Carlos III continuó la política borbónica de reordenación del comercio con América, ya que los territorios americanos eran una importante fuente de ingresos. Hasta el reinado de Carlos III, este comercio estaba monopolizado por los puertos de Sevilla y Cádiz, pero la incapacidad castellana para satisfacer las demandas americanas condujo a la instalación en estas ciudades de comerciantes extranjeros. Eliminado el sistema de flotas (1735), el intento de impulsar el desarrollo de Compañías comerciales también fracasó. Por ello, Carlos III optó por liberalizar el comercio: primero, en 1765, para algunos puertos; después, en 1778, decretando la libertad de puertos para comerciar con América. Cádiz siguió siendo el gran centro reexportador, lo que propició el desarrollo de la burguesía en la zona. Otros puertos, como el de Barcelona, se encargaron de la exportación de productos locales, impulsando el crecimiento económico catalán. La liberación de los textiles fue fundamental para esta expansión comercial. En Cataluña se desarrolló una importante industria algodonera una vez que Carlos III prohibió la importación de tejidos de este tipo (1771).
Para crear un mercado interior era necesario mejorar un atrasado sistema de comunicaciones. El plan viario de Carlos III, puesto en marcha por Floridablanca, consistía en unir Madrid con las principales ciudades mediante una red radial de carreteras y facilitar el transporte de los productos agrarios. Como otras reformas, su aplicación práctica fue muy limitada.

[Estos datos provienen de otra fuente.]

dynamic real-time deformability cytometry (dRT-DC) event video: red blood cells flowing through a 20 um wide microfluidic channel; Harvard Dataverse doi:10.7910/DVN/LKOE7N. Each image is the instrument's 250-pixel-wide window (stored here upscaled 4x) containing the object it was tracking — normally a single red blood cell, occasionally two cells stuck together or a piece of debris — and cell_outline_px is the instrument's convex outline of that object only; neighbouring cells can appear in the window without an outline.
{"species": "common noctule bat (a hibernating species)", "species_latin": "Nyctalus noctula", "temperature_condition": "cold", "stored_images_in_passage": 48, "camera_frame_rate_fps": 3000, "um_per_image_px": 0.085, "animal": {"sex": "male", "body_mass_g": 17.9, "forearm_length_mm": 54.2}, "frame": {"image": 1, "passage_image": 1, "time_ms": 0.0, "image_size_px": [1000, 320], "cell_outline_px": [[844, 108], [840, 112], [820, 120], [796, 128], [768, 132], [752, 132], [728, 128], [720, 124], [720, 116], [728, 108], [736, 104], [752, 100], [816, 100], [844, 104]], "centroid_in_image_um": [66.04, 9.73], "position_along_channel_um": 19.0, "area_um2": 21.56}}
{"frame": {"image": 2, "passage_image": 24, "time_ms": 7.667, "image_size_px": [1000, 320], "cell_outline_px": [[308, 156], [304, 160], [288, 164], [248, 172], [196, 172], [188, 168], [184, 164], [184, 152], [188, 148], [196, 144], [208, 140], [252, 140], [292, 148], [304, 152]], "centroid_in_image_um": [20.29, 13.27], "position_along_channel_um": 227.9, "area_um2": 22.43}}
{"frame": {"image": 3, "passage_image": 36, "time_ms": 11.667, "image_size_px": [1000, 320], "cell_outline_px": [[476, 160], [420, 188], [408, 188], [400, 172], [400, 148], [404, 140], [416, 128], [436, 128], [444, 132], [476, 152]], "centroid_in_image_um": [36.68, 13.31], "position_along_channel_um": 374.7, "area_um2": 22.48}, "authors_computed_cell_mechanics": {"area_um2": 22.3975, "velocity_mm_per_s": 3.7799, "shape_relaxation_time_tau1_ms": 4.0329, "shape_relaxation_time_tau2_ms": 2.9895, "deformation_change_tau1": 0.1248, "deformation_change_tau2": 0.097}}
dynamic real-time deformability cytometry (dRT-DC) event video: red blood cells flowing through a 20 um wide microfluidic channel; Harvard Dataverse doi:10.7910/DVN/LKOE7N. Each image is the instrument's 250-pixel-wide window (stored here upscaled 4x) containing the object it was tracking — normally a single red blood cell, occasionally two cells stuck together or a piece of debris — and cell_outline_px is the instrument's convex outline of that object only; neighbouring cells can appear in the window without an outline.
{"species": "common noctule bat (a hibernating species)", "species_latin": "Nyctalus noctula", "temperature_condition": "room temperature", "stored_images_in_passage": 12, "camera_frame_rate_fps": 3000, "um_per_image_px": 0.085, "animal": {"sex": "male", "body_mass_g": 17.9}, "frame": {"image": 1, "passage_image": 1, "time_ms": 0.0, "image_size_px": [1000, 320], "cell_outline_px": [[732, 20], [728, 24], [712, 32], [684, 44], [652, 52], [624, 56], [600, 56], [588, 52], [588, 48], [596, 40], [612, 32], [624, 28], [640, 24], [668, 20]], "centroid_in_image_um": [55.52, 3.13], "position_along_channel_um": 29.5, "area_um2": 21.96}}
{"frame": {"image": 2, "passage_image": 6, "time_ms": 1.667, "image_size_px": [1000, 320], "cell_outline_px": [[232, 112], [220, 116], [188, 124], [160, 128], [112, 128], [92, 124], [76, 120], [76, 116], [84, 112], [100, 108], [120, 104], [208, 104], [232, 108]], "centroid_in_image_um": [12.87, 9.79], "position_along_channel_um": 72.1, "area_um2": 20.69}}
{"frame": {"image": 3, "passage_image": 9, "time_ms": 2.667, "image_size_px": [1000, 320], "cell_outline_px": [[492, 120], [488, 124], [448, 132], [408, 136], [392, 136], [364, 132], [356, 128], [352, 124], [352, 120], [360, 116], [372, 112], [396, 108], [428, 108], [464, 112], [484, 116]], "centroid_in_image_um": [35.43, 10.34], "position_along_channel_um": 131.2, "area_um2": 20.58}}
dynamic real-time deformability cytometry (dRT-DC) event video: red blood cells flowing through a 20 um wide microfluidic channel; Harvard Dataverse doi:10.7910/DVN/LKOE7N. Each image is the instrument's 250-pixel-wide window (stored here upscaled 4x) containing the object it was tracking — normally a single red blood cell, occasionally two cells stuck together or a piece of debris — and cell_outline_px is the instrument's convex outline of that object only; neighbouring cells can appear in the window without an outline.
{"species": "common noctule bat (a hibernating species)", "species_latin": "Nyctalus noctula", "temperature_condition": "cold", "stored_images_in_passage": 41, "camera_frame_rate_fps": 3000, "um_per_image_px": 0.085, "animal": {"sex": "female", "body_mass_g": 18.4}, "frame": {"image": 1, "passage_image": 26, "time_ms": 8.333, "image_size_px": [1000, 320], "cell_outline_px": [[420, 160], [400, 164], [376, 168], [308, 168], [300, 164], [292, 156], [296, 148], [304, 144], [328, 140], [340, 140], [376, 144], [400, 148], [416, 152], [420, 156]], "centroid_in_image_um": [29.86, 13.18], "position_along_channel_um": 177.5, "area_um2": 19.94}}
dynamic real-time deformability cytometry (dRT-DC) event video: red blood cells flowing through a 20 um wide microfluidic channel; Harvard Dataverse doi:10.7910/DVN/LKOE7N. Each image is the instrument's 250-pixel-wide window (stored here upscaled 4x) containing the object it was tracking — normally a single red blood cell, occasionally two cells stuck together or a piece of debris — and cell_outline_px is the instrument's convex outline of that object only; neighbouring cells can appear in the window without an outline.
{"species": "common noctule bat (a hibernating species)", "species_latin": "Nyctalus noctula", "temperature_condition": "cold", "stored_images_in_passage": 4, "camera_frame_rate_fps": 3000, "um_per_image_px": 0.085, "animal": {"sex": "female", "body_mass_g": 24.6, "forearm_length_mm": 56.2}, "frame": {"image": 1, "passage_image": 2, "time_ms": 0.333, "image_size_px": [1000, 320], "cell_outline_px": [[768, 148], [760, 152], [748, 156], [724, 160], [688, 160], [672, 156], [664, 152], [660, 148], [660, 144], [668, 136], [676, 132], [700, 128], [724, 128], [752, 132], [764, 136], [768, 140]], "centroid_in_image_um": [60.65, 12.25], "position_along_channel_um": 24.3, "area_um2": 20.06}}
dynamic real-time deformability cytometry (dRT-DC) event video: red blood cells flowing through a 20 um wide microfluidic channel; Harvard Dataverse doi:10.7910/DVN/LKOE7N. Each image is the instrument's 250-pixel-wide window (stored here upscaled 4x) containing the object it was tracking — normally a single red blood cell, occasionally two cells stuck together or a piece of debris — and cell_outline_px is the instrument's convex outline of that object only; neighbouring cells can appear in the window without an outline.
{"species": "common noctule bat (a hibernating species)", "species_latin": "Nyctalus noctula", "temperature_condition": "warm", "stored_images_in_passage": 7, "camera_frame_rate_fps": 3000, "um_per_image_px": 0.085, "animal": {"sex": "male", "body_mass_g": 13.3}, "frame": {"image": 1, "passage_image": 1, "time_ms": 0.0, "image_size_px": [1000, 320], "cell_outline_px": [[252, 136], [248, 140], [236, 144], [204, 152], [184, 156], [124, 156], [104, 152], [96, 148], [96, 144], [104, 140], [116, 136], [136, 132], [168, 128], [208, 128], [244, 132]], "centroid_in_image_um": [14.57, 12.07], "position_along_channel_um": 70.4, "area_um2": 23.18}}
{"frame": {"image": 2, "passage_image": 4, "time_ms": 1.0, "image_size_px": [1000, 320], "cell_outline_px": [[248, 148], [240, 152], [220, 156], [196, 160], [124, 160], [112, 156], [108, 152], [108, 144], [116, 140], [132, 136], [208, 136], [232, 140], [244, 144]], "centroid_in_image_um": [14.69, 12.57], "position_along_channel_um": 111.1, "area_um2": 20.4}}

Durante los primeros años de gobierno se buscó el equilibrio entre ingresos y gastos. Debido al incremento de los gastos, la corona buscó nuevos ingresos. Esto le llevó a crear impuestos como el de frutos, sobre productos agrícolas, y a la emisión de vales reales (deuda pública). Con la misma idea se creó la Lotería Nacional (1763). Pero lo fundamental, desde el punto de vista de la Hacienda, si se querían mantener el imperio, las reformas y cubrir los problemas de déficit, era crear una Banca nacional, lo que hará Cabarrús poniendo en marcha el Banco de San Carlos en 1782. Finalmente, para proteger la industria nacional, defenderse de la competencia exterior, favorecer la producción estimulando la producción de manufacturas y mejorar los resultados de la balanza comercial, se instauró el Arancel de 1782.